Text section ▸

------

Identification of human papillomavirus type 16 L1 surface loops required for neutralization by human sera

Abstract

The variable surface loops on human papillomavirus (HPV) virions required for type-specific neutralization by human sera remain poorly defined. To determine which loops are required for neutralization, a series of hybrid virus-like particles (VLPs) were used to adsorb neutralizing activity from HPV type 16 (HPV16)-reactive human sera before being tested in an HPV16 pseudovirion neutralization assay. The hybrid VLPs used were composed of L1 sequences of either HPV16 or HPV31, on which one or two regions were replaced with homologous sequences from the other type. The regions chosen for substitution were the five known loops that form surface epitopes recognized by monoclonal antibodies and two additional variable regions between residues 400 and 450. Pretreatment of human sera, previously found to react to HPV16 VLPs in enzyme-linked immunosorbent assays, with wild-type HPV16 VLPs and hybrid VLPs that retained the neutralizing epitopes reduced or eliminated the ability of sera to inhibit pseudovirus infection in vitro. Surprisingly, substitution of a single loop often ablated the ability of VLPs to adsorb neutralizing antibodies from human sera. However, for all sera tested, multiple surface loops were found to be important for neutralizing activity. Three regions, defined by loops DE, FG, and HI, were most frequently identified as being essential for binding by neutralizing antibodies. These observations are consistent with the existence of multiple neutralizing epitopes on the HPV virion surface.

------

Could you carry on the abstract about HPV16 L1 surface loops and neutralization, picking up right after its final sentence? The entries that follow aren't needed for anything here.

------

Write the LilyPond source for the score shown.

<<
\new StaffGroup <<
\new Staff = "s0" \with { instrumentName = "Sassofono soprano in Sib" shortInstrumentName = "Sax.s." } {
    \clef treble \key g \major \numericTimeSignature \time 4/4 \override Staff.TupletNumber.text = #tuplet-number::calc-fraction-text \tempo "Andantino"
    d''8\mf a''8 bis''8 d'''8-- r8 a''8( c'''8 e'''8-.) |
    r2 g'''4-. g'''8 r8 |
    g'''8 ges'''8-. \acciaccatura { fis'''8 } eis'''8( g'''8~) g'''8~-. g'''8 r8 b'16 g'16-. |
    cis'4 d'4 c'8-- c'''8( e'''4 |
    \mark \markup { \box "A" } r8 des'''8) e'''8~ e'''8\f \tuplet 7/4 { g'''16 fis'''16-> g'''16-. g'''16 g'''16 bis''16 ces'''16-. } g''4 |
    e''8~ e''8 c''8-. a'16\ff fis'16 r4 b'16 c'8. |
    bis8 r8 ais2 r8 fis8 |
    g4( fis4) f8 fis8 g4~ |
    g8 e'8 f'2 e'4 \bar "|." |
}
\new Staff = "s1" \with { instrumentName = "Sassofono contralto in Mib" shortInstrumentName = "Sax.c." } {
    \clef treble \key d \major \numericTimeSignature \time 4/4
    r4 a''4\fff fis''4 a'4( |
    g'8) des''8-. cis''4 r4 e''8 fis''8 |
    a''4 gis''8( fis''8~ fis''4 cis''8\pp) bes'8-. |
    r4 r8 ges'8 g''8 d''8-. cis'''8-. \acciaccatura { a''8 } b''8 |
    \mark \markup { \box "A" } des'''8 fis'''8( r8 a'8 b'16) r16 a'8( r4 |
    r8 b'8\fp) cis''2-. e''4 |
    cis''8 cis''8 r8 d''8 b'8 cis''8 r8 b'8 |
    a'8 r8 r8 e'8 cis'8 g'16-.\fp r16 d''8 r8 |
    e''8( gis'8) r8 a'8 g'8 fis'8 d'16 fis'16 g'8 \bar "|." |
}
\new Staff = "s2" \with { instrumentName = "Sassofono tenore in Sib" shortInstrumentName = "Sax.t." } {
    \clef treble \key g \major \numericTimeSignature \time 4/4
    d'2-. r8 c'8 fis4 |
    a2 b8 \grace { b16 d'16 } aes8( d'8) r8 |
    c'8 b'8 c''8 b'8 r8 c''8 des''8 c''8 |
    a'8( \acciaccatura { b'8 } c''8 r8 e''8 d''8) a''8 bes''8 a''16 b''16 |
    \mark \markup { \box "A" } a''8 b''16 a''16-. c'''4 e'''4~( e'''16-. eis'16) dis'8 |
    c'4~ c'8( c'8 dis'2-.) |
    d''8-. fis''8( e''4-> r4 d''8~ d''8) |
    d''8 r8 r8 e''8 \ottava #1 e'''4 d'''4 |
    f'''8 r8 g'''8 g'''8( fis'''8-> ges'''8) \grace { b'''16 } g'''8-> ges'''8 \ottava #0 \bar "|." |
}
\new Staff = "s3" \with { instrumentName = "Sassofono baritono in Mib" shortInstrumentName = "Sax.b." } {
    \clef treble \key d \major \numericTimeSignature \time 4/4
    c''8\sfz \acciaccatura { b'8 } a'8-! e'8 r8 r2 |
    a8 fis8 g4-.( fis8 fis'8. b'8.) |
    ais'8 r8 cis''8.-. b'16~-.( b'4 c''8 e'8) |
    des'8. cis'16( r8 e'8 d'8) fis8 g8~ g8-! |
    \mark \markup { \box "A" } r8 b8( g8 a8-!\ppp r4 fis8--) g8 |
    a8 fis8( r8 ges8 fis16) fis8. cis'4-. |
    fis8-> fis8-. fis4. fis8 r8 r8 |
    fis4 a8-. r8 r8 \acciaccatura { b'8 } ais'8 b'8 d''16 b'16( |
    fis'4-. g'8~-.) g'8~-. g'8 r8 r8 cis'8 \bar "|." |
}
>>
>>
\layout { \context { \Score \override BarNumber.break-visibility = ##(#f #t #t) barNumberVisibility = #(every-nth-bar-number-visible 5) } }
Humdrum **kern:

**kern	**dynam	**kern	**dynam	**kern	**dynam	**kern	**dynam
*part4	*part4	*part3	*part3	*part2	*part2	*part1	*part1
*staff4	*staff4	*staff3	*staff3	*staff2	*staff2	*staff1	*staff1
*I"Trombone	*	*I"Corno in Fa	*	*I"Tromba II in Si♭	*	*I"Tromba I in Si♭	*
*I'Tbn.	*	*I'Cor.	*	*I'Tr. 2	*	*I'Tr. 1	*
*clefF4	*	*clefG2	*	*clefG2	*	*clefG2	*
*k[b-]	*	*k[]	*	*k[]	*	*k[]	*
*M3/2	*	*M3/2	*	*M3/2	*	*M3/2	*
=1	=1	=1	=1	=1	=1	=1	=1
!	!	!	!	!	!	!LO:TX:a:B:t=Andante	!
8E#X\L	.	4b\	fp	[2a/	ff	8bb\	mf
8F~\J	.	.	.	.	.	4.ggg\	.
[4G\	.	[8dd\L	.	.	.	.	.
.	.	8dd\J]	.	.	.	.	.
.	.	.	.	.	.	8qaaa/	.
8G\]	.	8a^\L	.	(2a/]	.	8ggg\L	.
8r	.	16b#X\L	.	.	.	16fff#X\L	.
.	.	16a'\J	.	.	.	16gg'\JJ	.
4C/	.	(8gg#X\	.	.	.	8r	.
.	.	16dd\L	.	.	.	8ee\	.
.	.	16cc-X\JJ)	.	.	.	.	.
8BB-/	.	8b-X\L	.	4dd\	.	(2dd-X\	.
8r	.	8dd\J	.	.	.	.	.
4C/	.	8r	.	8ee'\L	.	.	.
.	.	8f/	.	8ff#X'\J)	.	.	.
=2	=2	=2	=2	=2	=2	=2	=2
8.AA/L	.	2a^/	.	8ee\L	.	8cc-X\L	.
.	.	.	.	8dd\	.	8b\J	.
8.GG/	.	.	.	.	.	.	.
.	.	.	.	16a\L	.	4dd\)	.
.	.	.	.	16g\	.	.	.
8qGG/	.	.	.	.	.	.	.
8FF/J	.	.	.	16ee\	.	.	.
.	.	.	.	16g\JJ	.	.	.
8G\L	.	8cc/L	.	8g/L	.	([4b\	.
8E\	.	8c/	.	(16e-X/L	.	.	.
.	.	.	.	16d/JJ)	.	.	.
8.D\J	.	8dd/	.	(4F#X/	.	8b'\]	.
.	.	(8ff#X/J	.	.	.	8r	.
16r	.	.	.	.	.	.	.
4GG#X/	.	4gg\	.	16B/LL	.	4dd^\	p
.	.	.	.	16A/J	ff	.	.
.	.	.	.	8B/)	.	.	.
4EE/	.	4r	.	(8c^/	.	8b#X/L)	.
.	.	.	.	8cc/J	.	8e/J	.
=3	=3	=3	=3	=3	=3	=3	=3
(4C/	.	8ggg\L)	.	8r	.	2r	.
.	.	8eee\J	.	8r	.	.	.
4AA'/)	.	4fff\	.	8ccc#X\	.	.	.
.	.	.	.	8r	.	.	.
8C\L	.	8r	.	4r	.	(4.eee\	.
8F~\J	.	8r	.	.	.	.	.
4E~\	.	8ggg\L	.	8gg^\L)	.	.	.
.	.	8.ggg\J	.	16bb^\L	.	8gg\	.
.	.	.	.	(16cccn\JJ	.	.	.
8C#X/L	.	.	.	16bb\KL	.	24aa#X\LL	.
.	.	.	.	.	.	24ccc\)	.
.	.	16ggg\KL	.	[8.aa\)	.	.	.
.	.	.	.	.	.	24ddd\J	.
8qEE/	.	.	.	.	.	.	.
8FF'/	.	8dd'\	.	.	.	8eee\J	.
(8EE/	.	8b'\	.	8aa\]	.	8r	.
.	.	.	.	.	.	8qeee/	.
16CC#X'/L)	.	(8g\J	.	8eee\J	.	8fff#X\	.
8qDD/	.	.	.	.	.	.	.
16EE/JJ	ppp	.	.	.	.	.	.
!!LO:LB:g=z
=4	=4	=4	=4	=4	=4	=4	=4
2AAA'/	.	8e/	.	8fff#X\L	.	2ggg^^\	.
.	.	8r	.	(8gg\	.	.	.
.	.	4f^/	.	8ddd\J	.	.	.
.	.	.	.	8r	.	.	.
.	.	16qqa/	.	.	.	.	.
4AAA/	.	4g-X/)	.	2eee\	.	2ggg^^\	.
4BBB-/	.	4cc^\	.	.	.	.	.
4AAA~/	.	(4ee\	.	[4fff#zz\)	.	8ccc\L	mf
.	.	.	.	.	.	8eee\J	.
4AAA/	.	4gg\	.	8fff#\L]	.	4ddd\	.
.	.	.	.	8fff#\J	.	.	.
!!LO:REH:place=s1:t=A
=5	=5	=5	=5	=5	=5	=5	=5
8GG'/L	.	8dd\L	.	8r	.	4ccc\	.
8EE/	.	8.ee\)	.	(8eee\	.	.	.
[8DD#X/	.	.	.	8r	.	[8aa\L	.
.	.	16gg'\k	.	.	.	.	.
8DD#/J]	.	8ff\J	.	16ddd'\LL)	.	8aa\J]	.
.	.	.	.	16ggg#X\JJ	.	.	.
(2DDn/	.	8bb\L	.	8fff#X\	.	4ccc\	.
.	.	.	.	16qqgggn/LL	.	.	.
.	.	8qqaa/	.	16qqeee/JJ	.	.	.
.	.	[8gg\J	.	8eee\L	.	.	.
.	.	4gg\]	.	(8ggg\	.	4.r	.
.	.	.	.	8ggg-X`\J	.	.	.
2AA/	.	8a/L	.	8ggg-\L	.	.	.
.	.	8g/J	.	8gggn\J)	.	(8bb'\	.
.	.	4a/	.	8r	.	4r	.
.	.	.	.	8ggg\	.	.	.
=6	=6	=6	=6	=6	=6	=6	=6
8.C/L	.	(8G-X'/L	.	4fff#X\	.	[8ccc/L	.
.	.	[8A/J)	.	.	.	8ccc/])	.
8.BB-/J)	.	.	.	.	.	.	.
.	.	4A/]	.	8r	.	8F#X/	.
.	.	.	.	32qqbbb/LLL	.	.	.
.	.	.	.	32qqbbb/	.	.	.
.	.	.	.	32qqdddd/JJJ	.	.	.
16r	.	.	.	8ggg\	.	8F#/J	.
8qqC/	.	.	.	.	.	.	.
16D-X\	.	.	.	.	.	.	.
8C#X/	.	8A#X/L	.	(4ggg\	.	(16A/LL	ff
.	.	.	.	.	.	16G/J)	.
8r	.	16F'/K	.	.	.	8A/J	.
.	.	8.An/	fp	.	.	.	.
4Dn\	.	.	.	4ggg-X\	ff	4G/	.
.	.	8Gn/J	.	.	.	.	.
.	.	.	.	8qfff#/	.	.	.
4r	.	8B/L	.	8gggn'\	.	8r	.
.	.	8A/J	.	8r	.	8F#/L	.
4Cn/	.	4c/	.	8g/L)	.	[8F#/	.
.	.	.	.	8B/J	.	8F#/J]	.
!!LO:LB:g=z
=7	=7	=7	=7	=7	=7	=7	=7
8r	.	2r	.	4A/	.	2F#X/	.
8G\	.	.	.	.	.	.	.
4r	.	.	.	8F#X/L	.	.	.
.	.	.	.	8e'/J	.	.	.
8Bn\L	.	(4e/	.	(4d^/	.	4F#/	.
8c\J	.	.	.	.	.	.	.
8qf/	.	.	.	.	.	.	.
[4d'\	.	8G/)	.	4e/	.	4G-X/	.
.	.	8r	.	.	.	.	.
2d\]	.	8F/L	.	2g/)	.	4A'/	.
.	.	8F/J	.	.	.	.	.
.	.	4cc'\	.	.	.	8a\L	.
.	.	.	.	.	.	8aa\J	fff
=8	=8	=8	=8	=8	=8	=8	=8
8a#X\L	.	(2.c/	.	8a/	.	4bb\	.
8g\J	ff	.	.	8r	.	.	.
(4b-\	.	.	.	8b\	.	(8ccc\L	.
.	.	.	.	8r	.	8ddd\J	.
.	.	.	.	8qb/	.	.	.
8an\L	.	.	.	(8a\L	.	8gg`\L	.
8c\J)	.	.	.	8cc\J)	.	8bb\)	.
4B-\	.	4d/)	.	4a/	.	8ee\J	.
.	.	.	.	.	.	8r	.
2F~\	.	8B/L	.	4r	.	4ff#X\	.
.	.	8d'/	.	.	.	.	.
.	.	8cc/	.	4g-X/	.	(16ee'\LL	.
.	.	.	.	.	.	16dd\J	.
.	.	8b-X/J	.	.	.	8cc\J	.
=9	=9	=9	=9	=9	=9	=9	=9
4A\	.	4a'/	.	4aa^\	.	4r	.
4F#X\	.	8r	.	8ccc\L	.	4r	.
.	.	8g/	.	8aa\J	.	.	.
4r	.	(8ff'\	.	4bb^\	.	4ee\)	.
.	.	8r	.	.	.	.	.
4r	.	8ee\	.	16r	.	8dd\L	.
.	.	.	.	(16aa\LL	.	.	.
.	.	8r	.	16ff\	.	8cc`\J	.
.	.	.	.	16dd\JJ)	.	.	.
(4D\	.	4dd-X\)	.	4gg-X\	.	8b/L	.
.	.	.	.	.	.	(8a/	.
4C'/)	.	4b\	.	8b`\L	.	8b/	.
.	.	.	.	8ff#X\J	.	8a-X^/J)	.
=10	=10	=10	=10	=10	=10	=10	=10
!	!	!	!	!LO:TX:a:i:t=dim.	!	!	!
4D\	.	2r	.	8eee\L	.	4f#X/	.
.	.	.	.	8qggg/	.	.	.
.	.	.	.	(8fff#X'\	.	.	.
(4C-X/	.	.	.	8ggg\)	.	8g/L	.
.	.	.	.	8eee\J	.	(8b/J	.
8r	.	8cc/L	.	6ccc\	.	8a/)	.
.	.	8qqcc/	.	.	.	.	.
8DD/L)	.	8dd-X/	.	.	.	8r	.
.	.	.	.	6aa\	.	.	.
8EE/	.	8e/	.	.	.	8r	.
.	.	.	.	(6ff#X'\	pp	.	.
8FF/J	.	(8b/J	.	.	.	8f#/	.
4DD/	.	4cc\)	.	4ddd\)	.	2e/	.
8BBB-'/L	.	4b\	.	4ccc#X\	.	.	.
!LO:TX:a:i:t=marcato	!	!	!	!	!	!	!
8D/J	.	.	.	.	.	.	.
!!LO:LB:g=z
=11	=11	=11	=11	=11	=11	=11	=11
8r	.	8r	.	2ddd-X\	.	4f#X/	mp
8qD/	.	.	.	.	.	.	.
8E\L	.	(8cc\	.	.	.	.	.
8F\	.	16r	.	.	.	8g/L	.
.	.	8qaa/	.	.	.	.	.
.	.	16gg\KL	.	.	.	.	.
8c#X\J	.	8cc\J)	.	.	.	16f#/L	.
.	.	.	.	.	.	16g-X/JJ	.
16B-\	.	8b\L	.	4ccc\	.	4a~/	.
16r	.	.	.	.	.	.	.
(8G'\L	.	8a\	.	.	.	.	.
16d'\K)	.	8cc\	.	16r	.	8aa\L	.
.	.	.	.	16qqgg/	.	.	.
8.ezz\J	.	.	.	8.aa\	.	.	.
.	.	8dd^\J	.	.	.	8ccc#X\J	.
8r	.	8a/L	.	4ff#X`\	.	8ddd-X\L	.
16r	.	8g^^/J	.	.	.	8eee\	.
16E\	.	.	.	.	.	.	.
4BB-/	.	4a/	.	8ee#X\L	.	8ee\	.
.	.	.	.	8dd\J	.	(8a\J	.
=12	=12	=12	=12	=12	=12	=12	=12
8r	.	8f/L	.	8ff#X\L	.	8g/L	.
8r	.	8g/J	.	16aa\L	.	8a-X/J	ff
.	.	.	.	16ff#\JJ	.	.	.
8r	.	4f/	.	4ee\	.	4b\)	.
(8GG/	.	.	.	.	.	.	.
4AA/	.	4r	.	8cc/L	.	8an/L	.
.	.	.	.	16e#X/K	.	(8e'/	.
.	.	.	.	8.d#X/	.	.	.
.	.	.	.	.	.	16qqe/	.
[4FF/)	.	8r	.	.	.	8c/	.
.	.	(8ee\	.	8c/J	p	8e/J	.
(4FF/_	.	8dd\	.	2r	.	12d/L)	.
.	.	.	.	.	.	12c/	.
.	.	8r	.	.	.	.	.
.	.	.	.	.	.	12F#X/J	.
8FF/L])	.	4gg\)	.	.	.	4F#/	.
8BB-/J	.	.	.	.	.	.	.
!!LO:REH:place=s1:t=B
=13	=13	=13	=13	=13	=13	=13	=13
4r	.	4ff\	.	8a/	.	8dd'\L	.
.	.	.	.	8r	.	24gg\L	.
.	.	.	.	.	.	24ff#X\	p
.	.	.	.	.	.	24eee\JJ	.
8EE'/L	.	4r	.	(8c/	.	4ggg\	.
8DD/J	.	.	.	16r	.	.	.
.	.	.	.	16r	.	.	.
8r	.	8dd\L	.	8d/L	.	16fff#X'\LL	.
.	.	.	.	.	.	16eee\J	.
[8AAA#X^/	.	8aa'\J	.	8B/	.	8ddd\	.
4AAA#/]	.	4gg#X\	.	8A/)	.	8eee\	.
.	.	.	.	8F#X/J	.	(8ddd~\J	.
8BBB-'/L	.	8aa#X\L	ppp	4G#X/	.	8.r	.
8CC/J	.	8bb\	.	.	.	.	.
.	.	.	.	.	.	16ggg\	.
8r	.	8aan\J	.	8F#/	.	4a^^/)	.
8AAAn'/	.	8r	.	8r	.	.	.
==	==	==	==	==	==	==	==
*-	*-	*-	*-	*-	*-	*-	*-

------

Answer to this task ▸
FIG. 1.

Diagram of the method used for identification of neutralizing epitopes. Antibodies and VLPs were incubated together overnight as described in Materials and Methods. In the presence of wild-type HPV16 VLPs or hybrid VLPs that retained neutralizing epitopes, the effective concentrations of neutralizing antibodies are reduced. Pseudovirus was then added, the cells were infected, and secreted alkaline phosphatase activity was measured 3 days postinfection. If pretreatment of sera failed to adsorb neutralizing activity, low alkaline phosphatase activity was detected. Conversely, high alkaline phosphatase activity indicated a low concentration of neutralizing antibodies and that the VLPs used for pretreatment retained neutralizing epitopes.

FIG. 2.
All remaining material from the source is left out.